**What you are asked to do**
In your copy of the data, include no pictures and alter nothing else.

**Data excerpts**
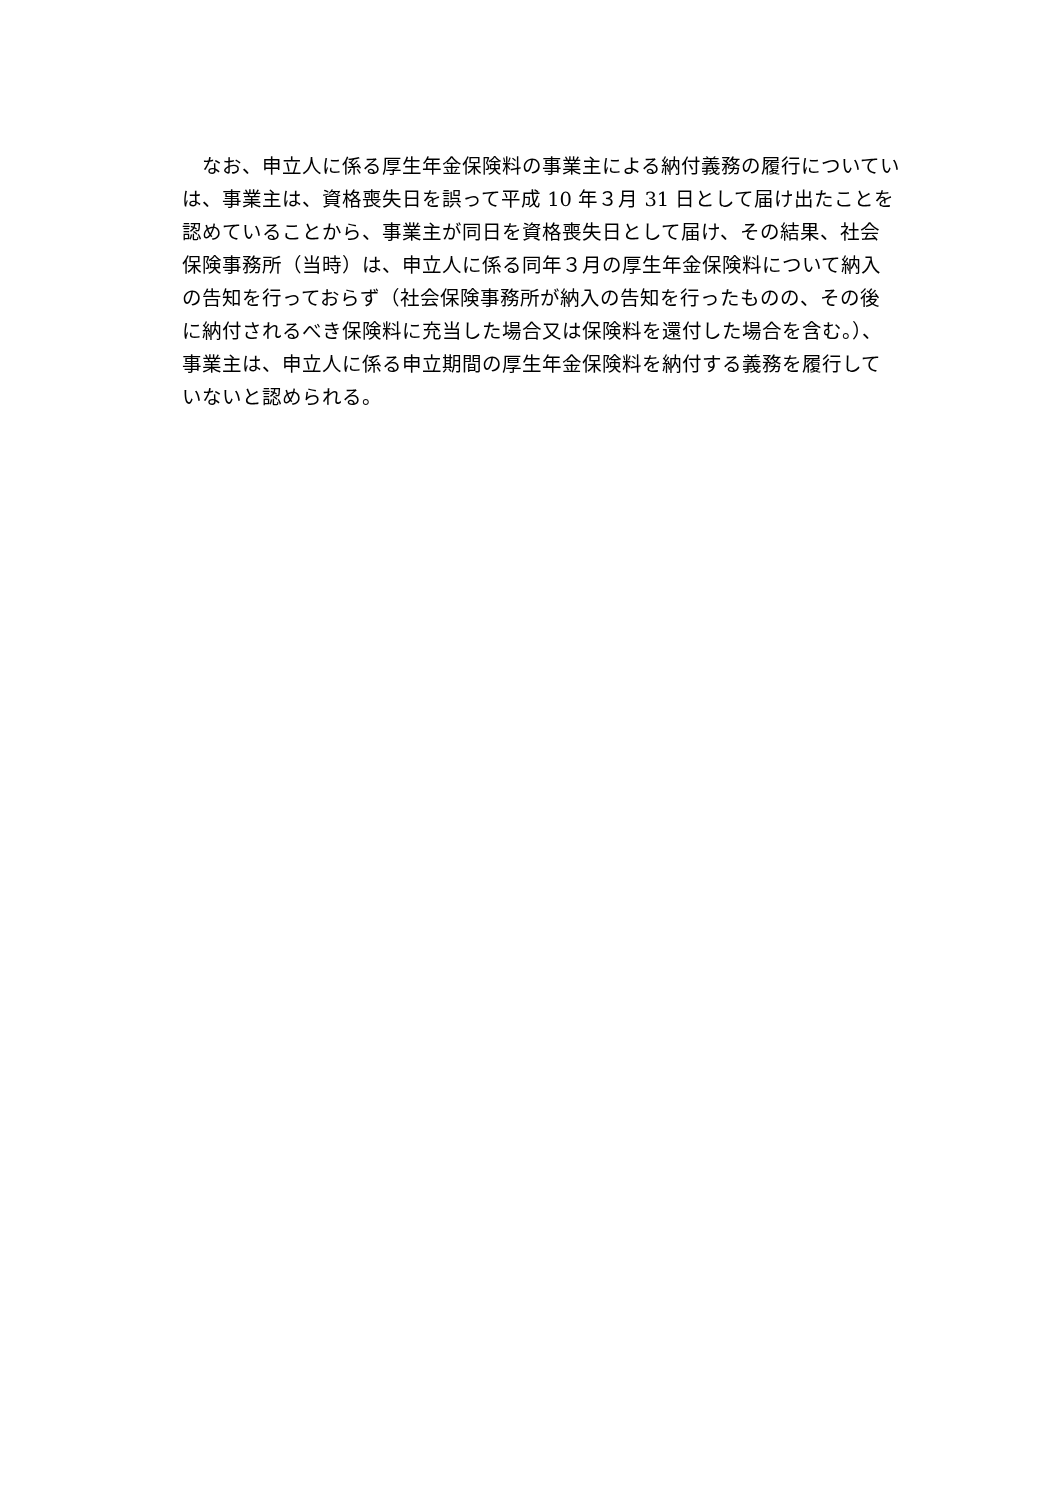なお、申立人に係る厚生年金保険料の事業主による納付義務の履行についてい
は、事業主は、資格喪失日を誤って平成 10 年３月 31 日として届け出たことを
認めていることから、事業主が同日を資格喪失日として届け、その結果、社会
保険事務所（当時）は、申立人に係る同年３月の厚生年金保険料について納入
の告知を行っておらず（社会保険事務所が納入の告知を行ったものの、その後
に納付されるべき保険料に充当した場合又は保険料を還付した場合を含む。）、
事業主は、申立人に係る申立期間の厚生年金保険料を納付する義務を履行して
いないと認められる。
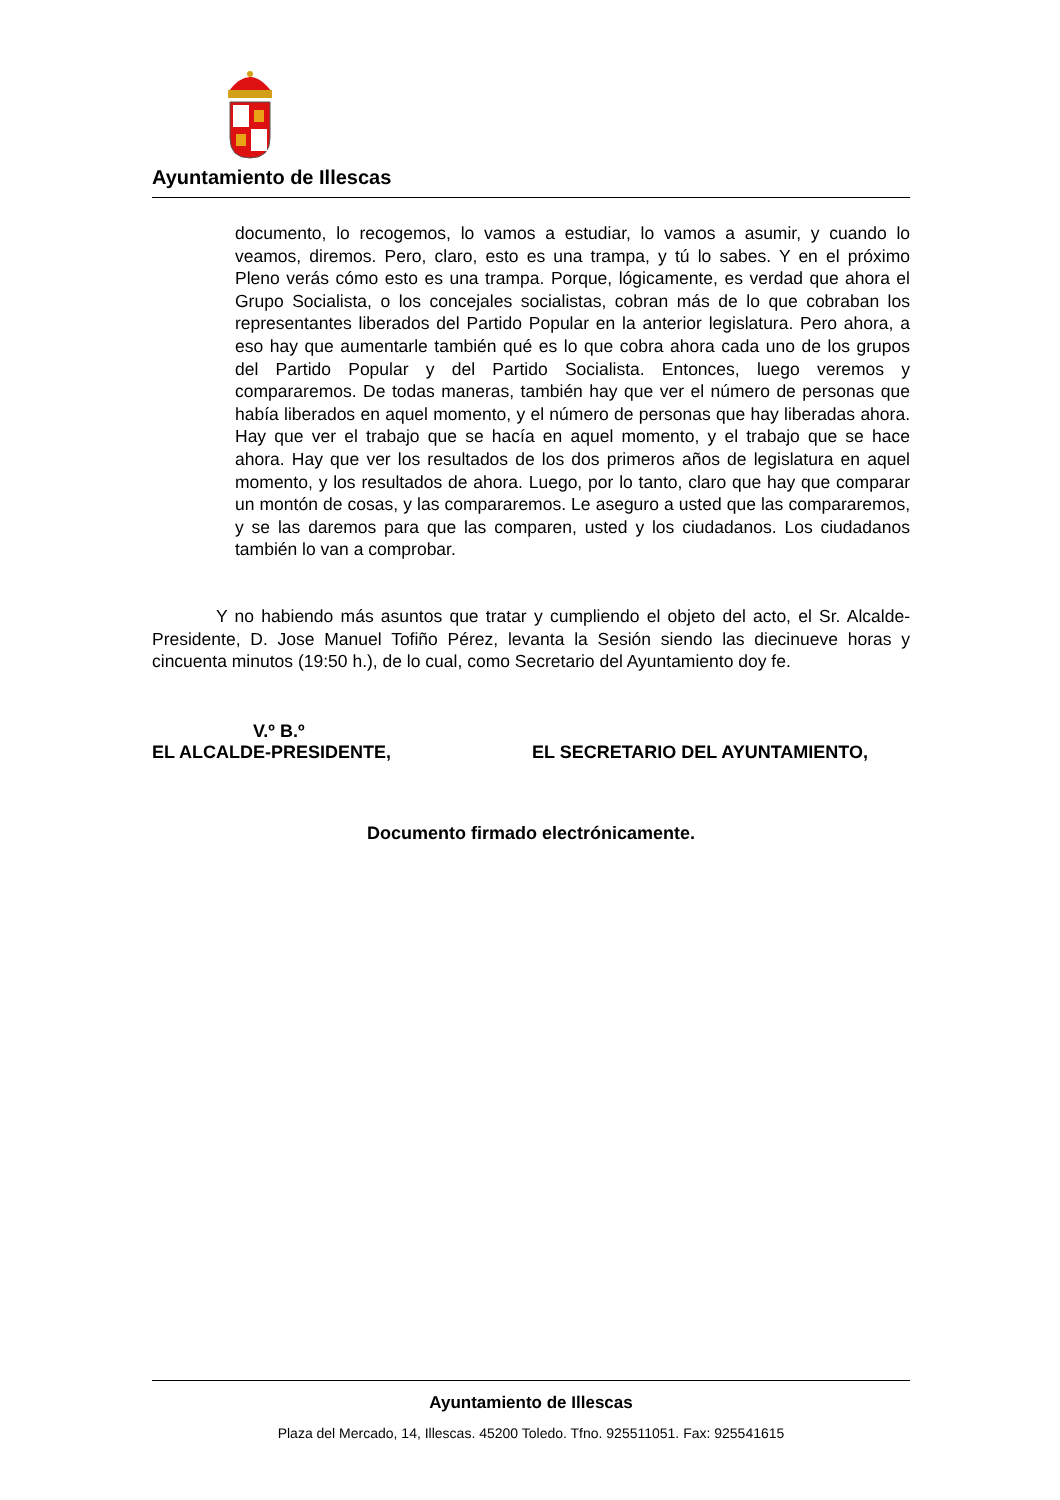Ayuntamiento de Illescas
documento, lo recogemos, lo vamos a estudiar, lo vamos a asumir, y cuando lo veamos, diremos. Pero, claro, esto es una trampa, y tú lo sabes. Y en el próximo Pleno verás cómo esto es una trampa. Porque, lógicamente, es verdad que ahora el Grupo Socialista, o los concejales socialistas, cobran más de lo que cobraban los representantes liberados del Partido Popular en la anterior legislatura. Pero ahora, a eso hay que aumentarle también qué es lo que cobra ahora cada uno de los grupos del Partido Popular y del Partido Socialista. Entonces, luego veremos y compararemos. De todas maneras, también hay que ver el número de personas que había liberados en aquel momento, y el número de personas que hay liberadas ahora. Hay que ver el trabajo que se hacía en aquel momento, y el trabajo que se hace ahora. Hay que ver los resultados de los dos primeros años de legislatura en aquel momento, y los resultados de ahora. Luego, por lo tanto, claro que hay que comparar un montón de cosas, y las compararemos. Le aseguro a usted que las compararemos, y se las daremos para que las comparen, usted y los ciudadanos. Los ciudadanos también lo van a comprobar.
Y no habiendo más asuntos que tratar y cumpliendo el objeto del acto, el Sr. Alcalde-Presidente, D. Jose Manuel Tofiño Pérez, levanta la Sesión siendo las diecinueve horas y cincuenta minutos (19:50 h.), de lo cual, como Secretario del Ayuntamiento doy fe.
V.º B.º
EL ALCALDE-PRESIDENTE, EL SECRETARIO DEL AYUNTAMIENTO,
Documento firmado electrónicamente.
Ayuntamiento de Illescas
Plaza del Mercado, 14, Illescas. 45200 Toledo. Tfno. 925511051. Fax: 925541615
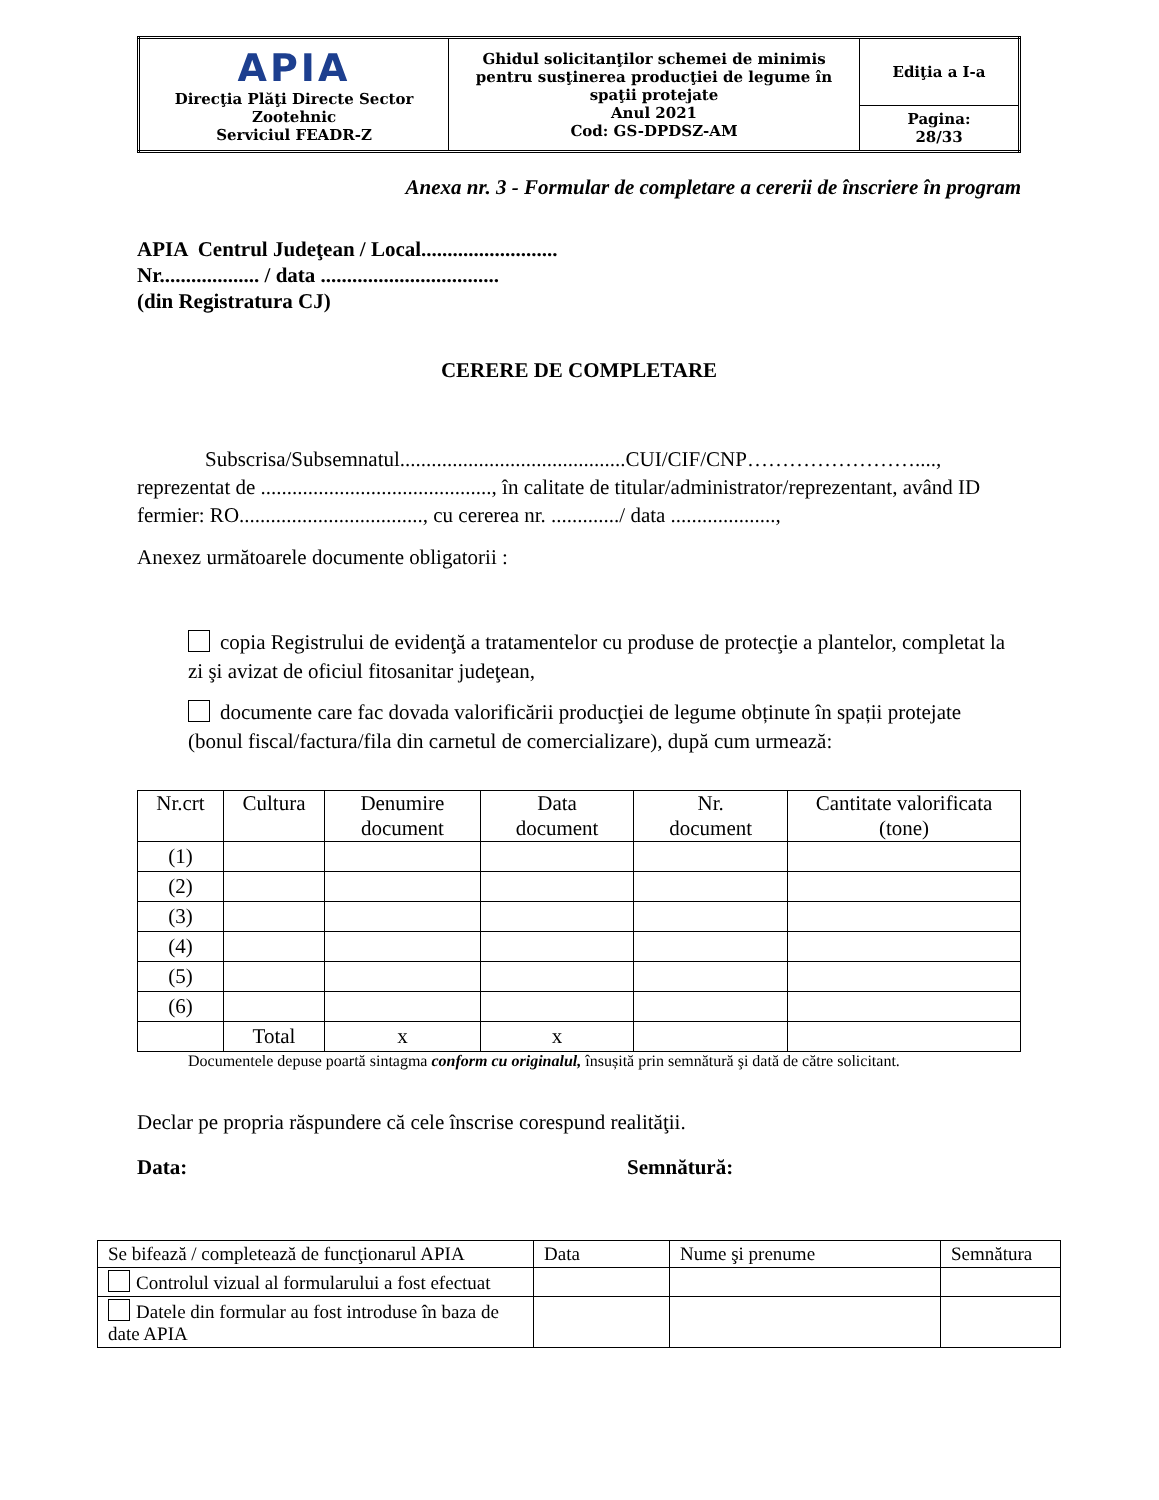| APIA Direcţia Plăţi Directe Sector Zootehnic Serviciul FEADR-Z | Ghidul solicitanţilor schemei de minimis pentru susţinerea producţiei de legume în spaţii protejate Anul 2021 Cod: GS-DPDSZ-AM | Ediţia a I-a |
| | | Pagina: 28/33 |
Anexa nr. 3 - Formular de completare a cererii de înscriere în program
APIA Centrul Judeţean / Local..........................
Nr................... / data ..................................
(din Registratura CJ)
CERERE DE COMPLETARE
Subscrisa/Subsemnatul...........................................CUI/CIF/CNP……………………....,
reprezentat de ............................................, în calitate de titular/administrator/reprezentant, având ID fermier: RO..................................., cu cererea nr. ............./ data ....................,
Anexez următoarele documente obligatorii :
copia Registrului de evidenţă a tratamentelor cu produse de protecţie a plantelor, completat la zi şi avizat de oficiul fitosanitar judeţean,
documente care fac dovada valorificării producţiei de legume obținute în spații protejate (bonul fiscal/factura/fila din carnetul de comercializare), după cum urmează:
| Nr.crt | Cultura | Denumire document | Data document | Nr. document | Cantitate valorificata (tone) |
| --- | --- | --- | --- | --- | --- |
| (1) | | | | | |
| (2) | | | | | |
| (3) | | | | | |
| (4) | | | | | |
| (5) | | | | | |
| (6) | | | | | |
| | Total | x | x | | |
Documentele depuse poartă sintagma conform cu originalul, însușită prin semnătură şi dată de către solicitant.
Declar pe propria răspundere că cele înscrise corespund realităţii.
Data: Semnătură:
| Se bifează / completează de funcţionarul APIA | Data | Nume şi prenume | Semnătura |
| Controlul vizual al formularului a fost efectuat | | | |
| Datele din formular au fost introduse în baza de date APIA | | | |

**Written response**
なお、申立人に係る厚生年金保険料の事業主による納付義務の履行についてい
は、事業主は、資格喪失日を誤って平成 10 年３月 31 日として届け出たことを
認めていることから、事業主が同日を資格喪失日として届け、その結果、社会
保険事務所（当時）は、申立人に係る同年３月の厚生年金保険料について納入
の告知を行っておらず（社会保険事務所が納入の告知を行ったものの、その後
に納付されるべき保険料に充当した場合又は保険料を還付した場合を含む。）、
事業主は、申立人に係る申立期間の厚生年金保険料を納付する義務を履行して
いないと認められる。
Ayuntamiento de Illescas
documento, lo recogemos, lo vamos a estudiar, lo vamos a asumir, y cuando lo veamos, diremos. Pero, claro, esto es una trampa, y tú lo sabes. Y en el próximo Pleno verás cómo esto es una trampa. Porque, lógicamente, es verdad que ahora el Grupo Socialista, o los concejales socialistas, cobran más de lo que cobraban los representantes liberados del Partido Popular en la anterior legislatura. Pero ahora, a eso hay que aumentarle también qué es lo que cobra ahora cada uno de los grupos del Partido Popular y del Partido Socialista. Entonces, luego veremos y compararemos. De todas maneras, también hay que ver el número de personas que había liberados en aquel momento, y el número de personas que hay liberadas ahora. Hay que ver el trabajo que se hacía en aquel momento, y el trabajo que se hace ahora. Hay que ver los resultados de los dos primeros años de legislatura en aquel momento, y los resultados de ahora. Luego, por lo tanto, claro que hay que comparar un montón de cosas, y las compararemos. Le aseguro a usted que las compararemos, y se las daremos para que las comparen, usted y los ciudadanos. Los ciudadanos también lo van a comprobar.
Y no habiendo más asuntos que tratar y cumpliendo el objeto del acto, el Sr. Alcalde-Presidente, D. Jose Manuel Tofiño Pérez, levanta la Sesión siendo las diecinueve horas y cincuenta minutos (19:50 h.), de lo cual, como Secretario del Ayuntamiento doy fe.
V.º B.º
EL ALCALDE-PRESIDENTE, EL SECRETARIO DEL AYUNTAMIENTO,
Documento firmado electrónicamente.
Ayuntamiento de Illescas
Plaza del Mercado, 14, Illescas. 45200 Toledo. Tfno. 925511051. Fax: 925541615
| APIA Direcţia Plăţi Directe Sector Zootehnic Serviciul FEADR-Z | Ghidul solicitanţilor schemei de minimis pentru susţinerea producţiei de legume în spaţii protejate Anul 2021 Cod: GS-DPDSZ-AM | Ediţia a I-a |
| | | Pagina: 28/33 |
Anexa nr. 3 - Formular de completare a cererii de înscriere în program
APIA Centrul Judeţean / Local..........................
Nr................... / data ..................................
(din Registratura CJ)
CERERE DE COMPLETARE
Subscrisa/Subsemnatul...........................................CUI/CIF/CNP……………………....,
reprezentat de ............................................, în calitate de titular/administrator/reprezentant, având ID fermier: RO..................................., cu cererea nr. ............./ data ....................,
Anexez următoarele documente obligatorii :
copia Registrului de evidenţă a tratamentelor cu produse de protecţie a plantelor, completat la zi şi avizat de oficiul fitosanitar judeţean,
documente care fac dovada valorificării producţiei de legume obținute în spații protejate (bonul fiscal/factura/fila din carnetul de comercializare), după cum urmează:
| Nr.crt | Cultura | Denumire document | Data document | Nr. document | Cantitate valorificata (tone) |
| --- | --- | --- | --- | --- | --- |
| (1) | | | | | |
| (2) | | | | | |
| (3) | | | | | |
| (4) | | | | | |
| (5) | | | | | |
| (6) | | | | | |
| | Total | x | x | | |
Documentele depuse poartă sintagma conform cu originalul, însușită prin semnătură şi dată de către solicitant.
Declar pe propria răspundere că cele înscrise corespund realităţii.
Data: Semnătură:
| Se bifează / completează de funcţionarul APIA | Data | Nume şi prenume | Semnătura |
| Controlul vizual al formularului a fost efectuat | | | |
| Datele din formular au fost introduse în baza de date APIA | | | |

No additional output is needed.